### What you have to do
Return the passage below on ways marketing bores people, word for word and in full.

BEGIN Text for analysis

So let's take a look at three places where you can get caught boring people in your marketing.

Boring Thing Number One: Talking to a Group

You tawkin' ta me? You tawkin' ta me? I hope so. Because if you ain't tawkin' to me, you ain't tawkin' to nobody.

It's surprisingly easy to not talk to someone. And it happens when you slowly slip into thinking you're talking to more than one person. That's all, just believe you're talking to two, or ten, or a thousand people instead of one, and suddenly your language becomes less focused, less intimate, less connected.

Why does this happen? Well, when it's just you and me, you might take risks with language that you might not take in a group. You might say to me: "Gawd! When your client did that, that must've felt like cr@p!"

Then you notice other people are listening. Important people. People who you want to like you. Maybe some of them have checkbooks and credit cards who might actually pay you (although you don't like thinking like that.)

You straighten yourself up, clear your throat, and suddenly you're saying: "That is . . . what I meant to say was . . . I offer my most sincere empathy to you dear colleague on that unfortunate incident with your client . . ." Snore.

Talk to your one reader. Just one reader, and give it to them straight.

Boring Thing Number Two: Talking About Yourself

It's a totally sane, reasonable assumption that if you are making an offer, you want to write about that offer. Unfortunately, what is sane and reasonable is also dead wrong and dead boring.

END Text for analysis
BEGIN Raw data

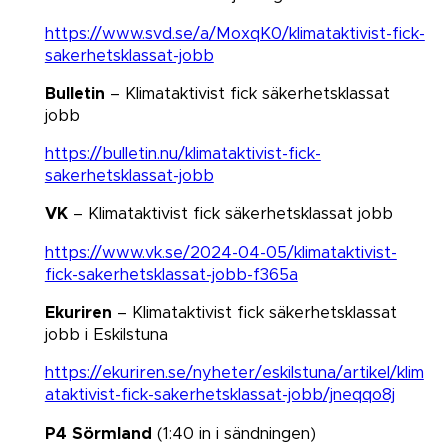
https://www.svd.se/a/MoxqK0/klimataktivist-fick-
sakerhetsklassat-jobb
Bulletin
– Klimataktivist fick säkerhetsklassat
jobb
https://bulletin.nu/klimataktivist-fick-
sakerhetsklassat-jobb
VK
– Klimataktivist fick säkerhetsklassat jobb​​​​​​​ ​​​​​​​
https://www.vk.se/2024-04-05/klimataktivist-
fick-sakerhetsklassat-jobb-f365a
Ekuriren
– Klimataktivist fick säkerhetsklassat
jobb i Eskilstuna
https://ekuriren.se/nyheter/eskilstuna/artikel/klim
ataktivist-fick-sakerhetsklassat-jobb/jneqqo8j
P4 Sörmland
(1:40 in i sändningen)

END Raw data

### Response area
So let's take a look at three places where you can get caught boring people in your marketing.

Boring Thing Number One: Talking to a Group

You tawkin' ta me? You tawkin' ta me? I hope so. Because if you ain't tawkin' to me, you ain't tawkin' to nobody.

It's surprisingly easy to not talk to someone. And it happens when you slowly slip into thinking you're talking to more than one person. That's all, just believe you're talking to two, or ten, or a thousand people instead of one, and suddenly your language becomes less focused, less intimate, less connected.

Why does this happen? Well, when it's just you and me, you might take risks with language that you might not take in a group. You might say to me: "Gawd! When your client did that, that must've felt like cr@p!"

Then you notice other people are listening. Important people. People who you want to like you. Maybe some of them have checkbooks and credit cards who might actually pay you (although you don't like thinking like that.)

You straighten yourself up, clear your throat, and suddenly you're saying: "That is . . . what I meant to say was . . . I offer my most sincere empathy to you dear colleague on that unfortunate incident with your client . . ." Snore.

Talk to your one reader. Just one reader, and give it to them straight.

Boring Thing Number Two: Talking About Yourself

It's a totally sane, reasonable assumption that if you are making an offer, you want to write about that offer. Unfortunately, what is sane and reasonable is also dead wrong and dead boring.